**What you will do:** Could you copy every one of the items below, character for character?

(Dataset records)
*** Block opens ***
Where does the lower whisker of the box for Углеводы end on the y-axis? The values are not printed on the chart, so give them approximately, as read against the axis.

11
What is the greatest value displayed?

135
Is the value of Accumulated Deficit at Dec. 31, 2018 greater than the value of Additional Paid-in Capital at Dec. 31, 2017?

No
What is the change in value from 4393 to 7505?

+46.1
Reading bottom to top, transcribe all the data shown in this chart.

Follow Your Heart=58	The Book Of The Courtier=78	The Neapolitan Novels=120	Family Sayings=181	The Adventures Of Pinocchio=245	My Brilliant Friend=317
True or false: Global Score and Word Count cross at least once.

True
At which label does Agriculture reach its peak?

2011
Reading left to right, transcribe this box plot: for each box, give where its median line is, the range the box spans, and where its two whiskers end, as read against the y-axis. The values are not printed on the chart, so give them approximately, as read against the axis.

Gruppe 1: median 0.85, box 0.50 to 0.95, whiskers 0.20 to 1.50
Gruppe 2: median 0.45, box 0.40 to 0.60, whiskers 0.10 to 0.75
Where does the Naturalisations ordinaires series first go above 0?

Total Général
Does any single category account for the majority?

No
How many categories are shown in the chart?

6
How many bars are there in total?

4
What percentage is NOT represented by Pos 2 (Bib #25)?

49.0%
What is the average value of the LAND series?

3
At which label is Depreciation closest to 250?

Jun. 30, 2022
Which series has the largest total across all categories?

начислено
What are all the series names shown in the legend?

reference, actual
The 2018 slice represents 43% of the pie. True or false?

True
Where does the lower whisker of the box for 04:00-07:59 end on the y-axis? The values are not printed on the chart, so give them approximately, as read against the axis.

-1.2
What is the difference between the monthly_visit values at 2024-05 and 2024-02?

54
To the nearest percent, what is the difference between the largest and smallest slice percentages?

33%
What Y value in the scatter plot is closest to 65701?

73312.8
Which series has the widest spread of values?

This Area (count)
*** Block closes ***
**Completed task:**
Where does the lower whisker of the box for Углеводы end on the y-axis? The values are not printed on the chart, so give them approximately, as read against the axis.

11
What is the greatest value displayed?

135
Is the value of Accumulated Deficit at Dec. 31, 2018 greater than the value of Additional Paid-in Capital at Dec. 31, 2017?

No
What is the change in value from 4393 to 7505?

+46.1
Reading bottom to top, transcribe all the data shown in this chart.

Follow Your Heart=58	The Book Of The Courtier=78	The Neapolitan Novels=120	Family Sayings=181	The Adventures Of Pinocchio=245	My Brilliant Friend=317
True or false: Global Score and Word Count cross at least once.

True
At which label does Agriculture reach its peak?

2011
Reading left to right, transcribe this box plot: for each box, give where its median line is, the range the box spans, and where its two whiskers end, as read against the y-axis. The values are not printed on the chart, so give them approximately, as read against the axis.

Gruppe 1: median 0.85, box 0.50 to 0.95, whiskers 0.20 to 1.50
Gruppe 2: median 0.45, box 0.40 to 0.60, whiskers 0.10 to 0.75
Where does the Naturalisations ordinaires series first go above 0?

Total Général
Does any single category account for the majority?

No
How many categories are shown in the chart?

6
How many bars are there in total?

4
What percentage is NOT represented by Pos 2 (Bib #25)?

49.0%
What is the average value of the LAND series?

3
At which label is Depreciation closest to 250?

Jun. 30, 2022
Which series has the largest total across all categories?

начислено
What are all the series names shown in the legend?

reference, actual
The 2018 slice represents 43% of the pie. True or false?

True
Where does the lower whisker of the box for 04:00-07:59 end on the y-axis? The values are not printed on the chart, so give them approximately, as read against the axis.

-1.2
What is the difference between the monthly_visit values at 2024-05 and 2024-02?

54
To the nearest percent, what is the difference between the largest and smallest slice percentages?

33%
What Y value in the scatter plot is closest to 65701?

73312.8
Which series has the widest spread of values?

This Area (count)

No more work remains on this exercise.